╭─ Reading text

Editorial
This is the second magazine of ‘Sketches’ to have been brought out, and I think that it has come a long way from the first. For one thing, it should have a bigger readership (cross fingers!), and for another, there have been more submissions, which means a more varied read.
With regards to creative writing at SOAS, there has been more interest, though is still limited in numbers. There seems to have been a lot of attention given to a certain academic within our institution running for the Laureateship – and to him we say good luck! I’m sure he’d do a darn sight better job than that joker Andrew Motion. Literary Society has grown a little, and the Reading Group has started up in earnest. Literature, it seems, has been denigrated to the lower rungs of our entertainment preferences, a fact that I do not think is fair, but can understand. Recently, the introduction of Guitar Hero into our house has meant that my endeavours to become a Guitar expert have relegated the Musils, Orwells, Greenes, and Ginsbergs to mere footstools. However, occasionally a piece of writing will grab you and remind you of how much more fulfilling the act of reading actually is.

╰─
╭─ Extracted material

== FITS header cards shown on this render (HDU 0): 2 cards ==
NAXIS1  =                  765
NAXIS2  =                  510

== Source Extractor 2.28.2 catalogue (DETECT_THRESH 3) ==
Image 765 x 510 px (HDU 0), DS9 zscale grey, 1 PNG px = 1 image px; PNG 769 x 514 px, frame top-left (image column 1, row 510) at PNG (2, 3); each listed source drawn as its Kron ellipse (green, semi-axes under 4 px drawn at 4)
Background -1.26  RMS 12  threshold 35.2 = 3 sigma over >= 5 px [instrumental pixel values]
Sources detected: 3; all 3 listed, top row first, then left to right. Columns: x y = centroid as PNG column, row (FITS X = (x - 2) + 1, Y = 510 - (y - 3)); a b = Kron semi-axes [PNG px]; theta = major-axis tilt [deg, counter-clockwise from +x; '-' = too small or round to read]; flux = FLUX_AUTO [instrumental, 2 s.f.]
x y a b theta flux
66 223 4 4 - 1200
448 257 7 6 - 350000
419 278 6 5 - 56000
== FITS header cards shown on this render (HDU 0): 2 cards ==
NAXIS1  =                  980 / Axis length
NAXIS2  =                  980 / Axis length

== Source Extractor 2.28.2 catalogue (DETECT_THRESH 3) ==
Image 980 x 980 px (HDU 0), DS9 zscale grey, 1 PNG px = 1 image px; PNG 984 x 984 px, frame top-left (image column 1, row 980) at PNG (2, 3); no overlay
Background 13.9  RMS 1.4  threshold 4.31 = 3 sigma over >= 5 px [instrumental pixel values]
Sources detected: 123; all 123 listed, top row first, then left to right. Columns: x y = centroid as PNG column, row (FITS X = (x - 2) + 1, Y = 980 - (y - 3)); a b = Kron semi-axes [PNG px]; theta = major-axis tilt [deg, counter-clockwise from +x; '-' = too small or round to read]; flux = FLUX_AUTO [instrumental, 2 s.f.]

╰─

§ **Problems to solve**:
(a) Name the writers whose works the magazine editorial says have been reduced to footstools.
(b) Reproduce the magazine editorial from "With regards to" to "reading actually is.".
(c) Write the next part of the editorial for the magazine "Sketches," starting after its last sentence.
The rows have nothing to do with the editorial.

§ **The results**:
(a) Musil, Orwell, Greene, Ginsberg

(b)
With regards to creative writing at SOAS, there has been more interest, though is still limited in numbers. There seems to have been a lot of attention given to a certain academic within our institution running for the Laureateship – and to him we say good luck! I’m sure he’d do a darn sight better job than that joker Andrew Motion. Literary Society has grown a little, and the Reading Group has started up in earnest. Literature, it seems, has been denigrated to the lower rungs of our entertainment preferences, a fact that I do not think is fair, but can understand. Recently, the introduction of Guitar Hero into our house has meant that my endeavours to become a Guitar expert have relegated the Musils, Orwells, Greenes, and Ginsbergs to mere footstools. However, occasionally a piece of writing will grab you and remind you of how much more fulfilling the act of reading actually is.

(c)
Over the Christmas Holidays I was caught up in the delights of the flesh; good food, fine bed-linen, a doting girlfriend, and left my books to sit idly by, but as January 3rd approached, I happened upon a poem that made the hands on my watch stop dead, leaving only my breathing to count the restful minutes. The poem that brought me to such a crescendo of epiphany was Pablo Neruda’s Walking Around, a poem whose frank portrayal of a man beset by insecurities resonated like harmonics in a guitar body within my mind. Lines of immense beauty are scattered by the poet in abundance; “It happens that I am tired of being a man” … “I do not want to go on being a root in the dark // hesitating, stretched out, shivering with dreams”, lines of such timeless resonance that they weigh on us like a marble weight. Anyway, I divulge from our little pamphlet.
Once again being overtaken by the excitement of literature that feels relevant to our own lives, I’m excited about this magazine beginning to take flight on its own, and hope that the fact all of the submitters are SOAS students will mean that we can in some way connect better with the sentiment to their pieces. Perhaps I’m getting away with myself – use it to stop your coffee cup from staining the table whilst you’re playing Guitar Hero, but maybe afterwards, when the evening chill comes through the window, have a quick leaf through, and think on beauty.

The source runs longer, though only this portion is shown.